Brigavam muito. O casamento, fora muito criticado pela família dele, que não se conformava em vê-lo casado com uma viúva, embora jovem, mas já com um filho de um ano de vida. Ele, contudo, enamorado, não deu ouvidos aos apelos paternos e casou-se, contrariando todas as expectativas dos que queriam vê-lo casado com uma moça solteira e descompromissada. São razões do coração que o próprio coração desconhece.
Mas Olga, tinha um segredo terrível, fechado à sete chaves em seu coração, segredo que por mais bem guardado que estivesse, um belo dia acabaria se revelando. E, foi exatamente isso que aconteceu, naquela linda tarde, quase noite, num desses desfiles de lançamento da moda Verão.

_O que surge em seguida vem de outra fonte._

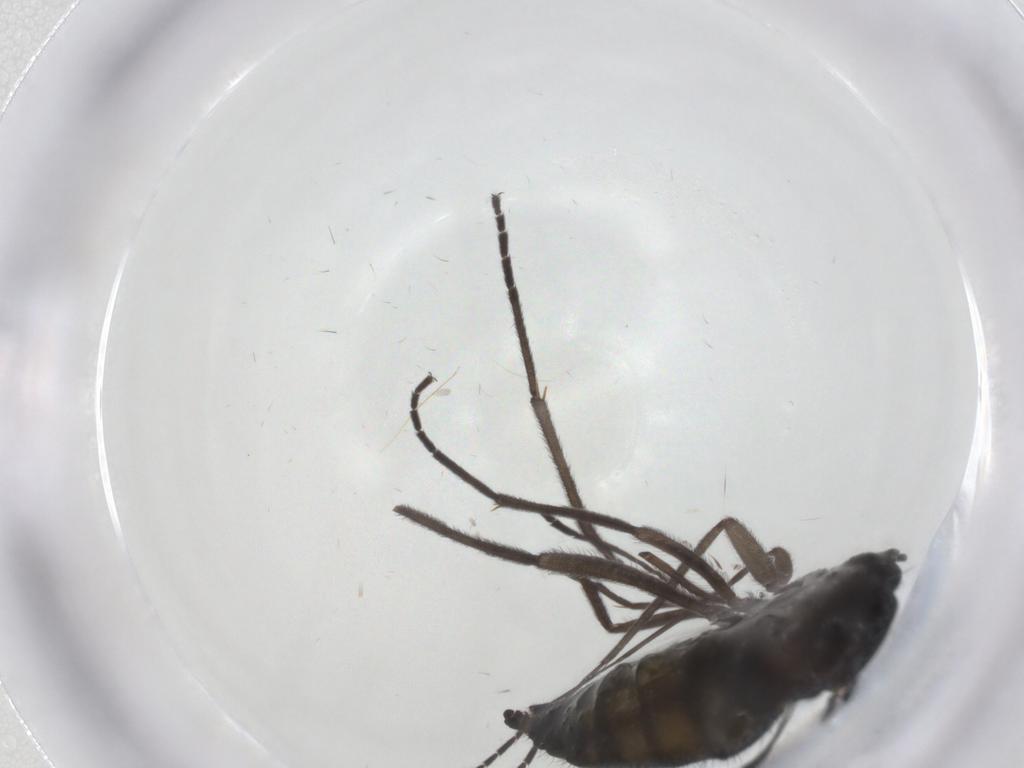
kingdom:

Um jovem senhor, muito elegante, terno de casimira inglesa de cor sóbria, sentado próximo da passarela, observava atentamente o desfile. Olga entrou e iniciou a sua caminhada. O senhor, ao olhá-la, teve um sobressalto, à ponto de ficar descompensado, com o coração numa estranha arritmia.
-
" Meu Deus ! É ela !
...
Se houve alguma dúvida, ela logo se dissipou pois o susto dela, a
indecisão que passou a marcar seu caminhar e o gesto brusco de quem foge
de um olhar acusador. Tudo indicava ser ela. Ela mesma em carne e osso. Acabado
o desfile, ele a seguiu e antes que pudesse alcançá-la, ela virou-se e foi ao
seu encontro,
implorando:
-
"Pelo amor de Deus, Francisco.
Não faça
escândalo !
- "Você tem muita coisa para me explicar, Olga.

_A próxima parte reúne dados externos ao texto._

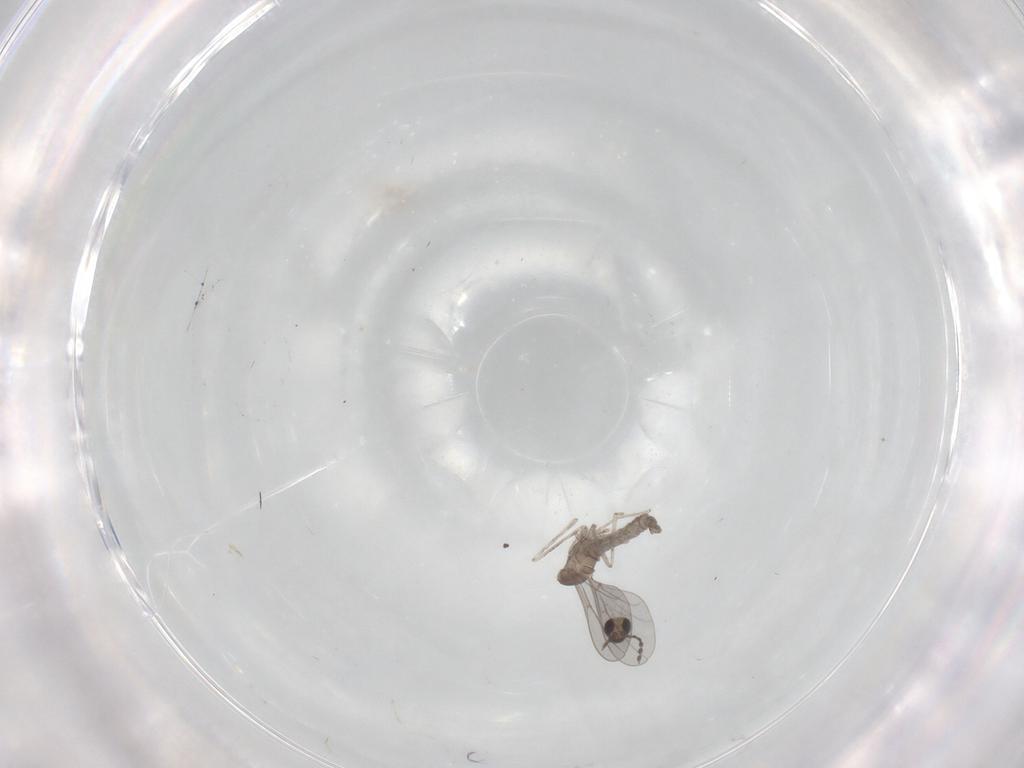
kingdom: Animalia
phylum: Arthropoda
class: Insecta
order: Diptera
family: Cecidomyiidae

Realmente, foram anos sofridos de buscas, procurando-a em todos os cantos da vida. Fatos inexplicáveis à procura de respostas. O início do namoro, o casamento rápido dispensando o noivado. E a família dele, de imigrantes alemães enriquecidos pelo Ciclo do Café, que não via com bons olhos essa relação amorosa, tão desigual: ele, herdeiro de uma rede de supermercados em Curitiba, ela uma jovem adolescente pobre, de apenas 14 anos. Tinha tudo para não dar certo e não deu.
O casamento durou exatamente o tempo da Lua de Mel. A magia foi quebrada, na manhã seguinte, com a inexplicável fuga da jovem esposa.E agora, ali numa lanchonete, Olga tentava justificar o injustificável. Disse que agira assim para obter a sua maioridade. Tinha vencido um concurso de calouros na Rádio Nacional e como os pais não aprovavam, partiu para o casamento e a assinatura do seu primeiro contrato, como cantora. Dali foi fácil enveredar por outros caminhos artísticos, _selfmente da moda.

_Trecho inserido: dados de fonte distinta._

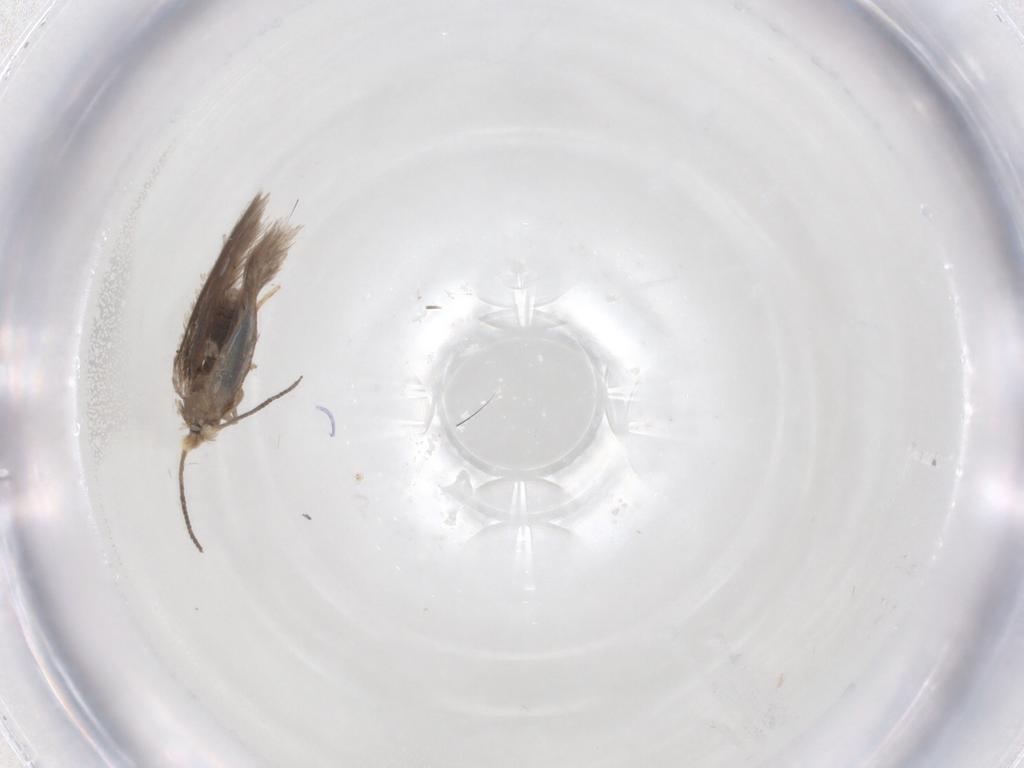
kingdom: Animalia
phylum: Arthropoda
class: Insecta
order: Lepidoptera
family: Nepticulidae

Apesar de ter sido usado como "inocente útil, Francisco a perdoou, pois a amava muito e pensou que ela voltaria para os seus braços, mas nova decepção quando ela revelou que tinha casado com João, um jovem músico evangélico, em São Paulo, iniciando uma nova vida, ela no coral, ele no bandolim. Francisco ouvia tudo com a alma arrasada. Olga continuou a infeliz narração dizendo que João tinha morrido, a deixando viúva-bígama. Porém, não ficara só por muito tempo, partira para um novo casamento e agora vivia feliz, pois amava muito seu marido Alexandre.
Sentindo–se infeliz, relegado ao esquecimento, Francisco retirou-se para sempre da vida de Olga, que mais tarde teve a notícia de sua morte, vítima de acidente de carro. Alexandre, o último consorte, viveu o resto dos seus anos "curtindo" eternas desconfianças.
Os pensamentos voltaram ao velho quarto hospitalar. Ele continuava
observando o rosto da falecida. Caminhou
até a janela para aspirar o ar da noite, envolvido na brisa perfumada pelas
flores. Entraram no quarto para levar o cadáver. Ele, num derradeiro olhar, se
despede:
- "Que Deus me perdoe alguma censura. Apenas
prestei uma homenagem a uma mulher que viveu tão intensamente a vida : Olga,
minha mãe... "
(Publicado na Coletânea de
Poesia & Prosa – "Letras no Brasil"
2001 Taba Cultural Editora – Rio de Janeiro – Páginas 124 a 126).